Poodle (Standard)

Other names/Nicknames:
  • Caniche
  • French Poodle
Country/Date of origin:
  • Germany
  • 1400′s
  • Over 15 inches (average is 25 inches)
  • 50 to 55 pounds
  • Candidate for most intelligent breed of dog.
  • Extremely willing to please.
  • Happy, lively, and playful.
  • Easily trained.
  • Friendly and outgoing.
  • Poodles love everybody, although the Standard size is less accepting of strangers.
  • An excellent family dog for those who are prepared to maintain the coat.
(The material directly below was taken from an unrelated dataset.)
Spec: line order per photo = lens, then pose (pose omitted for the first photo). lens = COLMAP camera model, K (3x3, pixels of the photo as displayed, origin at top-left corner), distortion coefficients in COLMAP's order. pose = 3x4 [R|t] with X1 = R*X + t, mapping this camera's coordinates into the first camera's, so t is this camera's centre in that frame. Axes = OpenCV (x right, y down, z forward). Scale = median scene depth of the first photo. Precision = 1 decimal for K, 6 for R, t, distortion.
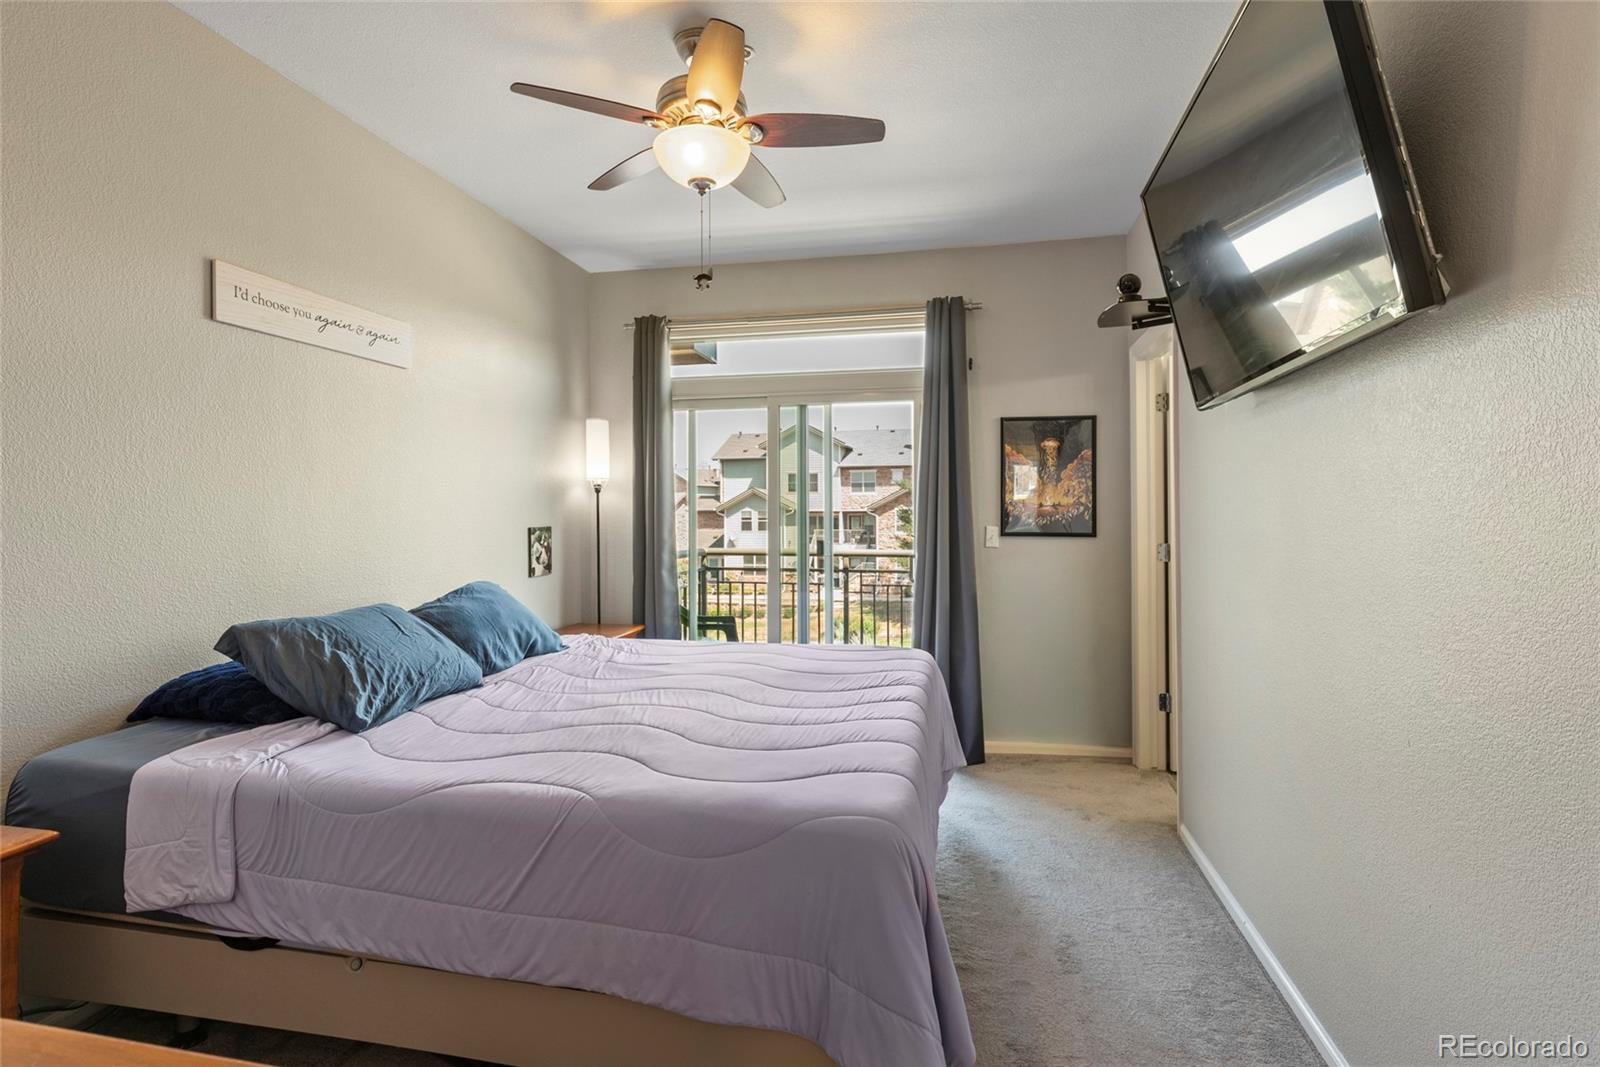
lens RADIAL K [[790.6, 0, 800.1], [0, 790.6, 525.6], [0, 0, 1]] dist [0.000558, 0.000758]
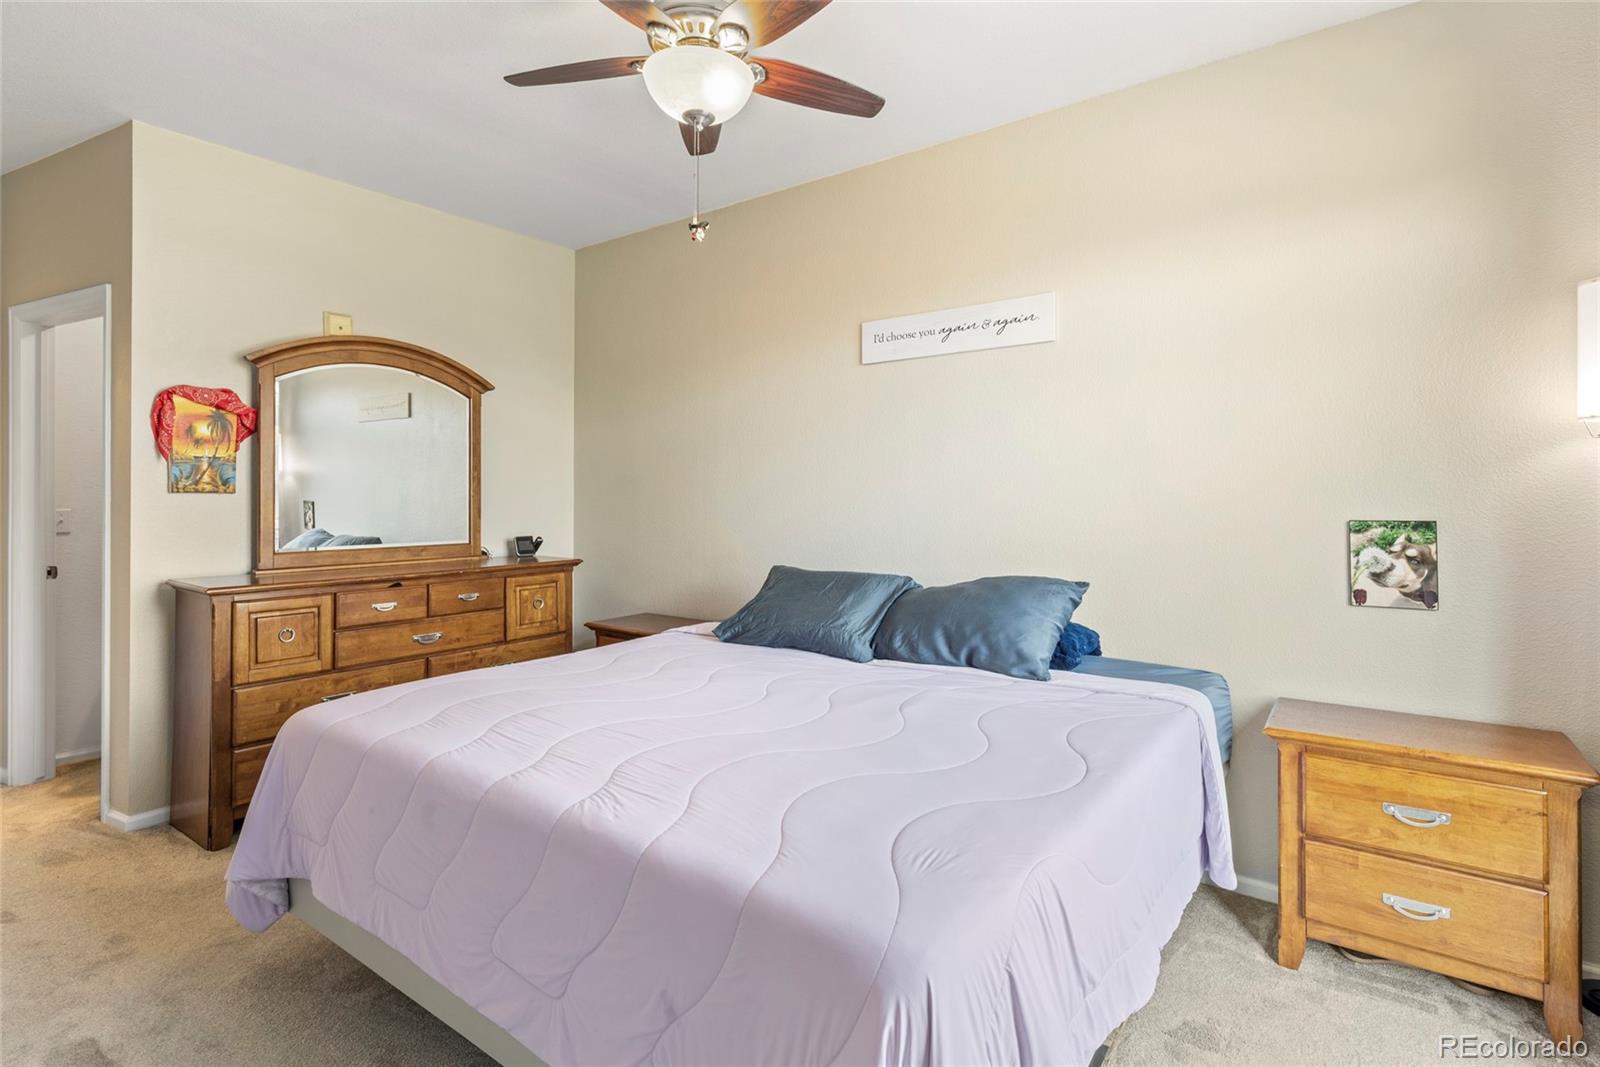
lens RADIAL K [[790.6, 0, 801.1], [0, 790.6, 523.8], [0, 0, 1]] dist [0.000558, 0.000758]
pose [[-0.410578, 0.000407, -0.911825, 0.356757], [-0.029917, 0.999455, 0.013917, 0.008669], [0.911334, 0.032993, -0.410343, 0.852687]]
The Poodle originated in Germany as a water retriever (Pudel means water in German).  Today there are three sizes:  toy, miniature and standard.  They are all judged by the same standard of perfection and are identical in every respect except height.   The standard, or largest size, is thought to be the original Poodle.  Although the American Kennel Club (AKC) classifies it as a non-sporting breed, it still retains its hunting abilities and remains an exceptional swimmer.  The Standard is often seen in circuses and obedience rings.

Body Type:
  • A squarely-built, active dog that carries itself with dignity.
  • Hanging ears are not altered.
  • Upright tail is carried at an angle to the body and is docked.
  • The long coat of the poodle is double.  The outercoat is wiry curls.  The undercoat is thick and woolly.
  • If unhindered, the outercoat forms thin cylindrical mats known as cords.  Corded Poodles are rarely seen in the United States because they are difficult to keep clean.
  • Any solid color is permitted.  The most common colors are black and white.  Apricot, brown, blue, and silver are possible.
  • The skin color of Poodles varies.  Skin may be pink, blue, silver, or cream.
  • Requires professional grooming every five or six weeks.
  • Two clips are allowed in the United States show ring:  the Continental and the English Saddle.  Puppies are exempted from this and can be shown in a puppy clip (their hair isn’t long enough to accommodate the adult clips) until they are one-year old.
  • The face, feet, and base of tail are shaved in all the clips.
  • A full coat may take two years to develop.
Health and Wellness:
  • Subject to less genetic problems than the smaller sizes, probably because it has never been overbred.
  • Hip dysplasia.
  • Autoimmune thyroid disease.
  • Gastric dilatation and volvulus syndrome (GDV, also commonly called bloat)
  • Patent ductus arteriosis.
  • Tetralogy of Fallot.
  • von Willebrand’s disease.
  • Portosystemic shunt.
  • Metabolic bone disease.
  • Cataracts.
  • Diabetes mellitus.
  • Addison’s disease.
  • Autoimmune hemolytic anemia (AIHA).
  • Immune mediated thrombocytopenia (IMT).
  • Idiopathic epilepsy.
  • Sebaceous adenitis.
  • Urolithiasis (oxalate and struvite).
  • Chronic hepatitis.
  • Cushing’s syndrome (PDH and AT).
  • Intervertebral disc disease (IVDD).
  • Squamous cell carcinoma (SCC) (digit, black Standard).
  • Sebaceous adenomas.
What you shouldl know:
  • In spite of the name, the French Poodle is not Gallic. It is a breed Made in Germany.
  • The pompoms and topknots of the Poodle, which seem so frivolous, had a utilitarian origin. Water retrievers, the Poodles needed the chest and head hair to protect vital organs from the cold. The pompoms, you will notice, are placed on the joints to protect them from becoming arthritic.
  • Victorian merchants often had advertisements cut into the coat of a Poodle and hired someone to walk around with the dog. Sort of a living billboard. Grooming contests attract international teams which clip Poodles into artistic creations. Prizes are in the thousands of dollars.
  • Poodles are beautiful and they know it. You might even describe them as vain.
  • Love to be pampered and it is easy to spoil these adorable clowns.
  • Does not shed.
  • Suggested for allergy sufferers.